In response to questions about SentinelOne’s analysis on Thursday, a Viasat spokesperson said SentinelOne’s report “regarding the ukrop binary is consistent with the facts of our report.” Viasat does not “consider this a supply chain attack or vulnerability,” the statement added, reiterating the previous statement that the company had no evidence of a supply chain attack.
“Due to the ongoing investigation and to keep our systems safe from ongoing attacks, we cannot publicly share full forensic details of the event,” the statement said. “Throughout this process, we have cooperated and continue to cooperate with various law enforcement agencies and government agencies around the world, who have had access to details of the event.
The company said it plans to “provide additional forensic details” once the investigation is complete.
A spokesperson for Mandiant, the cybersecurity firm working with Viasat to investigate the attack, declined to comment.
SentinelOne’s analysis, if accurate, would make AcidRain the seventh incident of wiper malware used since the start of 2022 as part of Russia’s preparation for the invasion of Ukraine and of the military attack that followed. The wiper attacks have been among the most serious cyber incidents so far in a war where digital operations have played a supporting role to traditional kinetic military actions.

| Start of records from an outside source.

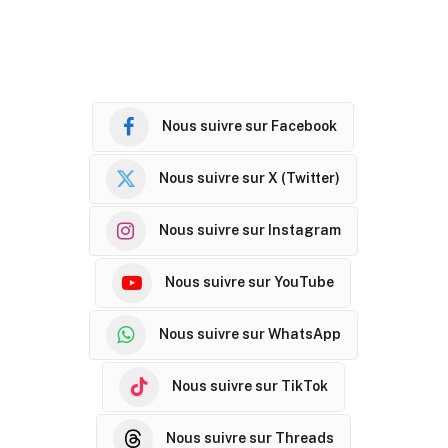
Nous suivre sur Facebook
Nous suivre sur X (Twitter)
Nous suivre sur Instagram
Nous suivre sur YouTube
Nous suivre sur WhatsApp
Nous suivre sur TikTok
Nous suivre sur Threads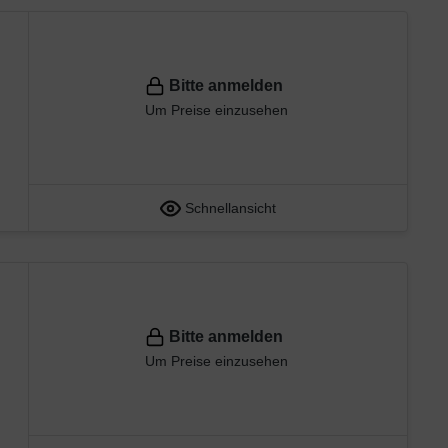
Bitte anmelden
Um Preise einzusehen
Schnellansicht
Bitte anmelden
Um Preise einzusehen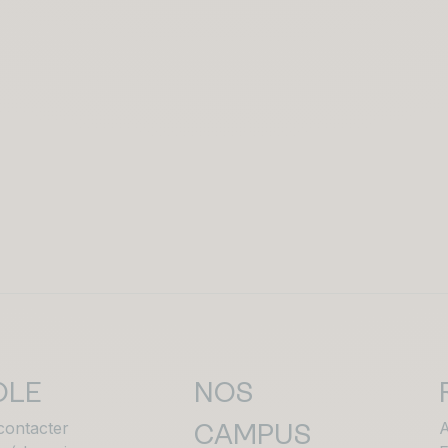
OLE
NOS
contacter
A
CAMPUS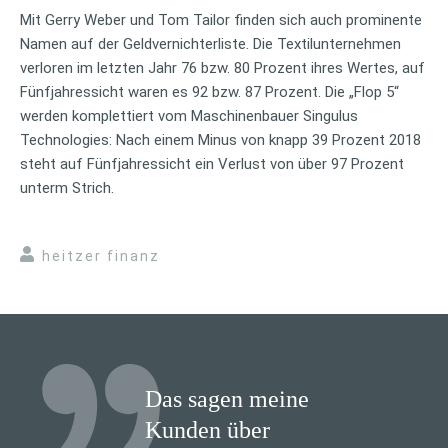
Mit Gerry Weber und Tom Tailor finden sich auch prominente
Namen auf der Geldvernichterliste. Die Textilunternehmen
verloren im letzten Jahr 76 bzw. 80 Prozent ihres Wertes, auf
Fünfjahressicht waren es 92 bzw. 87 Prozent. Die „Flop 5“
werden komplettiert vom Maschinenbauer Singulus
Technologies: Nach einem Minus von knapp 39 Prozent 2018
steht auf Fünfjahressicht ein Verlust von über 97 Prozent
unterm Strich.
heitzer finanz
Das sagen meine
Kunden über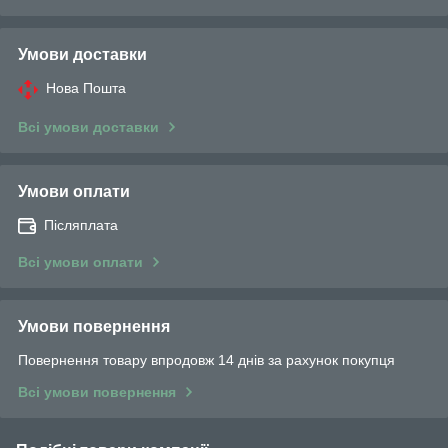
Умови доставки
Нова Пошта
Всі умови доставки
Умови оплати
Післяплата
Всі умови оплати
Умови повернення
Повернення товару впродовж 14 днів за рахунок покупця
Всі умови повернення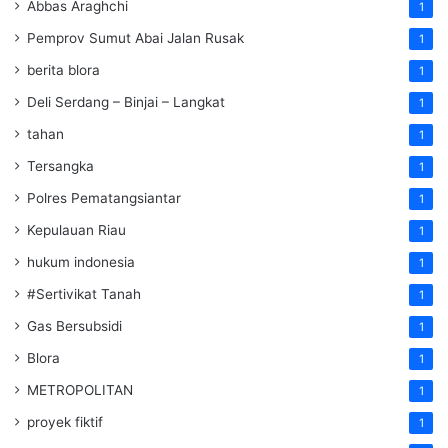
Abbas Araghchi
1
Pemprov Sumut Abai Jalan Rusak
1
berita blora
1
Deli Serdang – Binjai – Langkat
1
tahan
1
Tersangka
1
Polres Pematangsiantar
1
Kepulauan Riau
1
hukum indonesia
1
#Sertivikat Tanah
1
Gas Bersubsidi
1
Blora
1
METROPOLITAN
1
proyek fiktif
1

If AcidRain was involved in the Viasat hack, “then the attack is much more creative and aggressive in its execution,” said Thomas Rid, founding director of the Alperovitch Institute for Cybersecurity Studies at Johns Hopkins University. , “because it would involve some form of supply chain compromise and custom malware in the form of a modem eraser.
The material and the overflow
The company reported that early in the morning of February 24, parts of its infrastructure in Europe were being targeted by “high volumes of targeted and malicious traffic”, making it difficult for “many” modems to stay online. Around the same time, Viasat noticed “a gradual decline” in the number of modems online. “Ultimately, tens of thousands of modems” dropped off the network in a situation that “impacted the majority of previously active modems in Ukraine, and a substantial number of additional modems in other parts of Europe”.
Disruption of modems had fallout like to disturb the possibility for an energy supplier in Germany to communicate with 5,800 wind turbines in central Europe. A senior Ukrainian cybersecurity official told reporters on March 15 that the attack had caused “a huge loss of communications at the very beginning of the war”, and said he did not need much investigation. to assume that it was a Russian operation.
The US government has yet to officially attribute the hackers behind the attack, but unnamed “US officials” told the Washington Post it was the work of the Russian army.
Thursday’s SentinelOne analysis adds what may be additional corroborating evidence supporting a Russian link. The researchers note that AcidRain has “interesting (but not conclusive) code overlap” with botnet malware known as “VPNFilter”, which the The alleged US Department of Justice in 2018 was a Russian effort used to infect routers.
SentinelOne researchers note that VPNFilter had an array of features ranging from credential theft to the ability to wipe and brick devices or flood a target with bogus traffic to render it unusable in the event of an attack. denial of service, such as the one described. by Viasat.
Beyond the similarities in function, the researchers note some code overlap between AcidRain and VPNFilter, although AcidRain “appears to be a much sloppier product that doesn’t consistently follow VPNFilter’s coding standards.”